Miller, J.-A.; El partenaire síntoma; Buenos Aires; Paidós, 2008.
Miller, J.-A.; Perspectiva dos escritos e Outros escritos de Lacan; Rio de Janeiro; Zahar, 2011.

Eixo III

O amor nos campos da religião, da sociedade, da ciência, das artes, da mitologia, da filosofia e mais ainda…

Por Claudia Murta

Ao iniciar seu Seminário “A transferência”, Lacan anuncia que “no começo era o amor”, base da experiência analítica, base de sua teoria. Em se tratando de psicanálise, o amor, no ponto máximo de sua elaboração teórica, é, antes de tudo, uma prática e, para falar de amor, decide comentar o “Banquete” de Platão que, dos textos sobre o amor, é o mais comentado de todos os tempos. Contudo, Lacan faz uma abordagem muito original do texto platônico, tomando-o por “relatórios de sessões analíticas” e sua leitura segue o caminho de uma psicanálise. Acompanhando o comentário lacaniano, ao passarmos pelos primeiros discursos apresentados no texto platônico, deparamo-nos com o amor percebido a partir do campo da religião, da sociedade, da ciência, e das artes trágicas, cômicas e pastelão; campos esses que, além da mitologia e da própria filosofia, são fecundos para as flechas certeiras de Eros.

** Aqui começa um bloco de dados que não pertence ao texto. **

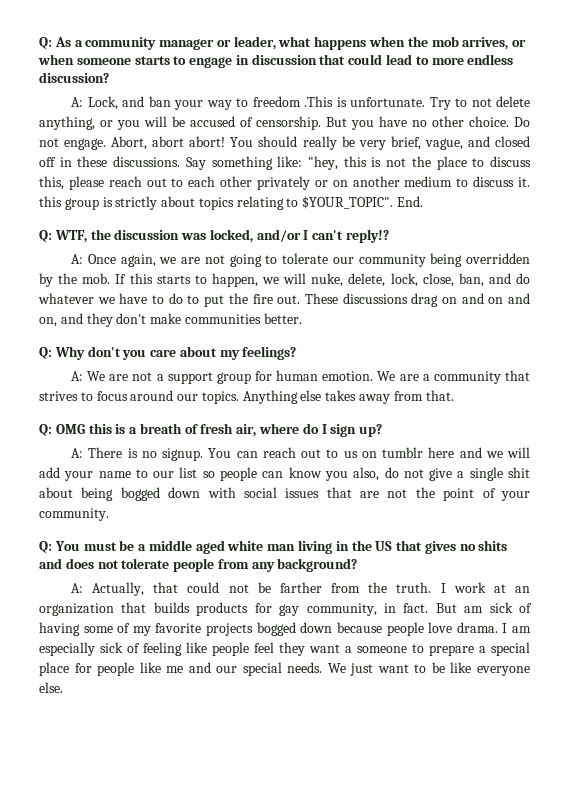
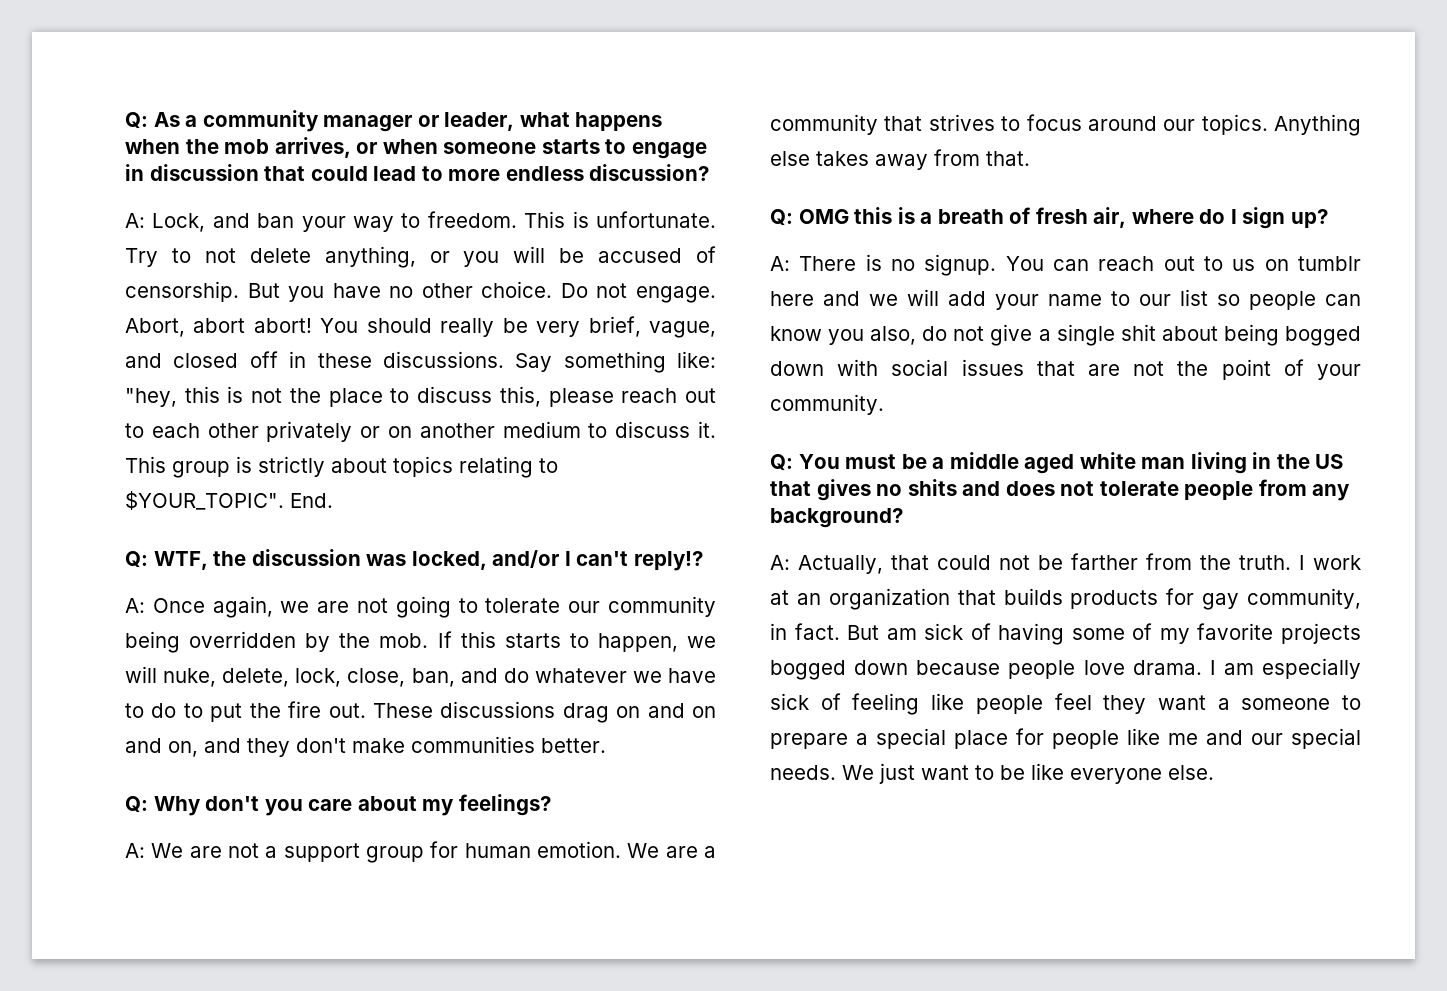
[252,96,334,107] freedom .This -> [427,211,566,228] freedom. This
[39,196,62,207] this -> [125,456,166,473] This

O primeiro discurso se desenvolve pelo ângulo da religião e Lacan adverte que, para Fedro, falar de amor é falar de teologia. Diante do segundo discurso, proferido, dessa vez, por Pausânias, Lacan aponta uma apresentação social das relações de amor. O discurso seguinte é exposto por Erixímaco do ponto de vista médico e científico. Em relação aos discursos de Aristófanes, comediógrafo, e Agatão, tragediógrafo, Lacan comenta que há entre eles um jogo: onde se poderia esperar a comédia sobre o amor, encontra-se a tragédia; onde se poderia esperar a tragédia sobre o amor, depara-se com o fiasco. Já, quando se espera que a filosofia venha a dizer a verdade sobre o amor, Platão apresenta o mito e, por fim, diante de Alcibídes, Sócrates aparece, segundo a avaliação de Lacan, como o primeiro analista da história.

Assim, os campos da religião, da sociedade, da ciência, das artes, da mitologia, da filosofia, admitem, junto à psicanálise, portas de entrada para a aproximação do tema do amor, mas…  Atenção e muito cuidado na passagem pelo labirinto do amor, um novelo de lã em mão pode ser indicado.